Task directions ->
The answer must be every line below that holds the word "参考URL".

(Collected data)
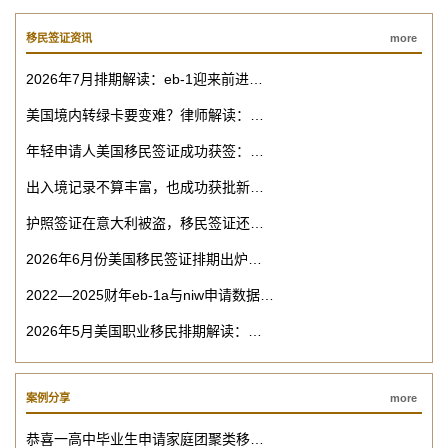
移民签证资讯
more
2026年7月排期解读：eb-1迎来前进…
美国境内转绿卡要变难？律师解读：…
年轻申请人美国移民签证成功获签：…
出入境记录不算丰富，也成功获批新…
护照签证在意大利被盗，移民签证还…
2026年6月份美国移民签证排期出炉…
2022—2025财年eb-1a与niw申请数据…
2026年5月美国职业移民排期解读：…
案例分享
more
恭喜一高中毕业生申请家庭团聚类移…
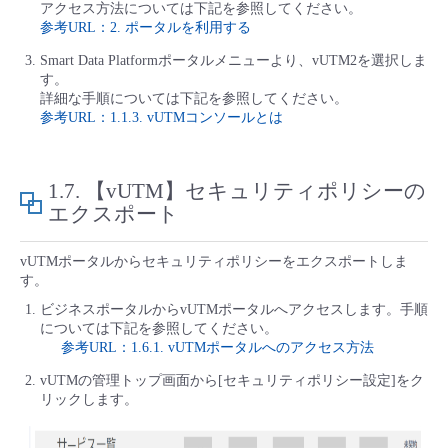
アクセス方法については下記を参照してください。
参考URL：2. ポータルを利用する
Smart Data Platformポータルメニューより、vUTM2を選択しま
す。
詳細な手順については下記を参照してください。
参考URL：1.1.3. vUTMコンソールとは
1.7.
【vUTM】セキュリティポリシーの
エクスポート
vUTMポータルからセキュリティポリシーをエクスポートしま
す。
ビジネスポータルからvUTMポータルへアクセスします。手順
については下記を参照してください。
参考URL：1.6.1. vUTMポータルへのアクセス方法
vUTMの管理トップ画面から[セキュリティポリシー設定]をク
リックします。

Expected output ->
参考URL：2. ポータルを利用する
参考URL：1.1.3. vUTMコンソールとは
参考URL：1.6.1. vUTMポータルへのアクセス方法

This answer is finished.